O’Rourke opened the door before I could scream at him to get a grip and remember his past life. I still sort of regret that; it would have been cathartic even if it wasn’t productive. “That’s enough time,” the sergeant said.
Ben stood, and I followed his lead. We started out of the room as a uniformed officer came in to unshackle Duffy from the desk. “You shouldn’t have bothered,” I told her. “It didn’t make him more sympathetic.”
“Huh?” she said.
“Forget it.”
We waited outside until the New York State troopers came to escort Duffy to Poughkeepsie, where he would be held for questioning. Ben had tried to get someone from the Dutchess County Prosecutor’s Office on the phone to confer sort-of-cop-to-sort-of-cop but had been stopped by a wall of automated answering that was undoubtedly sold at the time as being more efficient to the caller. He left a message for someone there and then turned to me.
“We have to find him a lawyer,” he said. “I don’t want that man opening his mouth in a roomful of cops without someone there to tell him to shut up. Do you know anybody?”
I shook my head. “If he needs a book agent, I know somebody,” I said. “To get him through questioning on a murder?
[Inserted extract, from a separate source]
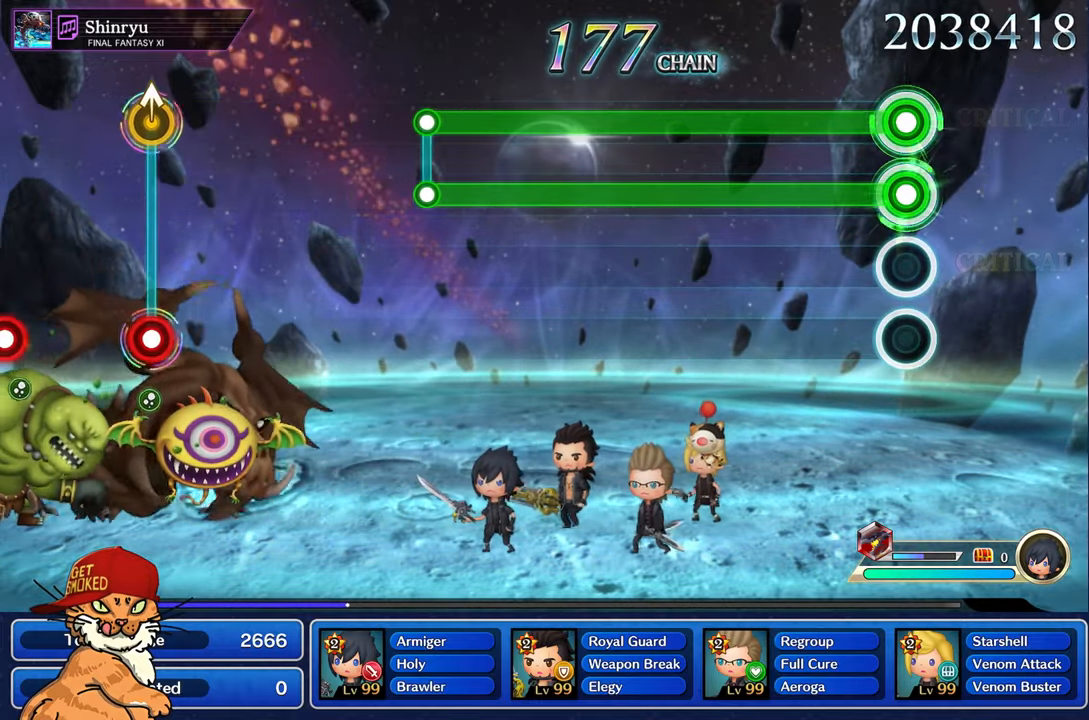
{"dt_ms": 500, "buttons": ["L1", "R1"], "left_stick": "center", "right_stick": "center", "events": []}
Not a soul. And it should be a New York lawyer, not one from here. The rules are different.”
“I have a cousin who’s a cop on Long Island,” Ben said. “Maybe he’ll know of somebody.” He dug his phone out of his jacket pocket and began pressing buttons.
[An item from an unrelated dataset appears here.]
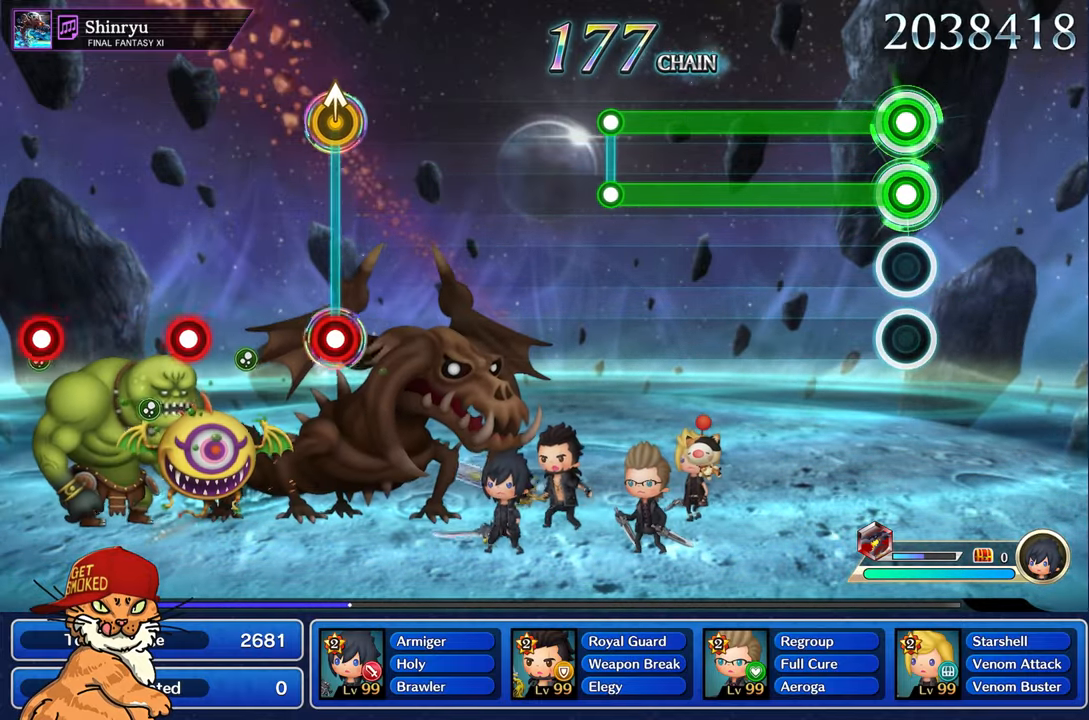
{"dt_ms": 500, "buttons": ["L1", "R1"], "left_stick": "center", "right_stick": "center", "events": []}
The situation was out of my control, and I never respond well to that. I got up and walked to the desk, where a sergeant who was not O’Rourke was sitting, doing something on his computer that seemed to occupy none of his attention.
“Any idea when the New York troopers will get here?” I asked. I thought I had a pleasant tone to my voice.
Apparently, the sergeant, whose nametag read “Carter,” did not agree. “You already know everything I do,” he snarled. Which was interesting, because I don’t know the first thing about being a desk sergeant, so that threw some shade on his assumed job skills.
“Is this typical?” I asked, desperate to get some actual information so I could show Ben I was useful. “For you to hand off prisoners to another state just for questioning?”
Carter stopped looking at his computer screen, which was irritating him, to look at me, who was irritating him more. “Lady,” he said, “most of the time we get simple assaults, complaints about barking dogs, break-ins, and the occasional shooting. We don’t extradite people to Portugal.” Today, for him, was a day like all days. For me it was a day in which a guy I might or might not have caused to be alive was in deep trouble, and I wanted to help. So I pushed on.
“Yeah, but this is just New York,” I said, trying to prove to the guy that the situation in which I was involved was much more relevant than he thought. “Does that happen a lot?”
Carter was no longer looking at me; he was treating me as I was now assuming he treated his wife, so I could dislike him faster. “New York happens every day,” he said. “Go east. You can’t miss it.” Everybody’s a comedian.
I gave up on my mission to rehabilitate Carter and sat back down on the uncomfortable molded plastic chair that seems to have been mandated for every police station in the world. I assumed there was a company somewhere that made them and was keeping an entire community of salt-of-the-earth Americans employed. Hey, you do what you do to sleep at night, and I’ll do what I do.
Ben had already ended his call and was putting his phone back in his pocket. He did not ask me what I’d found out, which was both irritating in that it inferred that I couldn’t have discovered anything and helpful in that I didn’t have to tell him I hadn’t.
“Did you find a lawyer for Duffy?” I asked him.
He made a face like I’d asked him if he’d built that log cabin yet. “Did I—?” He shook his head. “Oh, that’s what you thought I was doing on the phone. No. I’ll call my cousin once we know what Duffy’s actual status is, because if a lawyer has to go to Dutchess County to hear Duffy being questioned, there’s no point in telling him we’re in North Bergen. And cops often don’t listen to other cops. O’Rourke might have gotten the situation wrong.”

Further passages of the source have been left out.